1年生の時の体育祭実行委員で会ってからしばらくぶりだったが、自分は憶えていた。勉強も運動でも目立たない生徒であったが、体育祭実行委員の時に一緒になった際は熱心に自分の話を聞いて委員会活動に取り組む姿を。
そんな北森総一の姿に京子にとっては一種のギャップ萌えだった。なにせ、自分が今まで関わることのなかったようなタイプの男子だ。そんな彼に興味をそそられたのは自身でも意外だと思っていた。
会話のコミュニケーションは、自分からだった。当人は戸惑っていたが、反応も悪くなかったからすぐに打ち解けられた。
もっとも、当日の体育祭は彼のクラスの順位は下から数えた方が早かったが、それでも北森総一という男子生徒は自分の中で記憶に残っていた。
なので、屋上で1年ぶりに再会した時はこの学校が勉強中心になって運動自体の単位が価値を落としていることもあって自分の存在価値が希薄化している時だったから、久しぶりに知人と再会した気分に浸れた。だから、男性器を扱いて手コキしたことに後悔などない。それで彼を助けになれたならばいいことだと思う。
そんな風に考えた京子ではあったが、歩きながらも心の中でしこりのように残っているものがある。それはこれが浮気になるのだろうか?ということだ。

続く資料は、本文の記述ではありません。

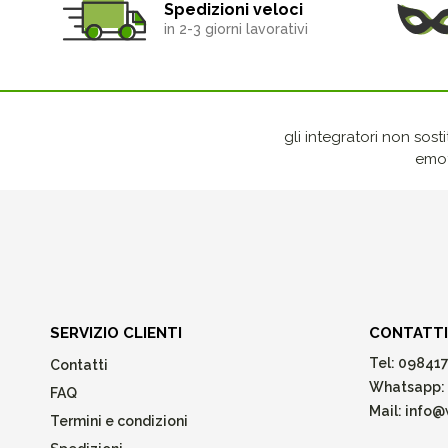
Spedizioni veloci
in 2-3 giorni lavorativi
gli integratori non sost
emot
SERVIZIO CLIENTI
CONTATTI
Tel:
098417
Contatti
Whatsapp:
FAQ
Mail:
info@w
Termini e condizioni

今回のことを聞いたら多分、永介は怒るかもしれない。自分と同じ年代の男子生徒のペニスを手コキをしたことがわかれば少なからず嫉妬し、そして激怒するかもしれない。いや、仮に自分には納得したとしても北森総一に対してなんらかの攻撃行動をするのかもしれない。それは、彼女の望むことではなかった。
「(永介には黙っておこう)」
――余計な疑念を生みかねないからな。京子はそう判断し、その場で頷くと2階の廊下から階段を下りていく。
教室を出る前に話した総一からの提案。次回以降もまた淫らなことをするかもしれないという、その可能性の類は一切捨て置いて。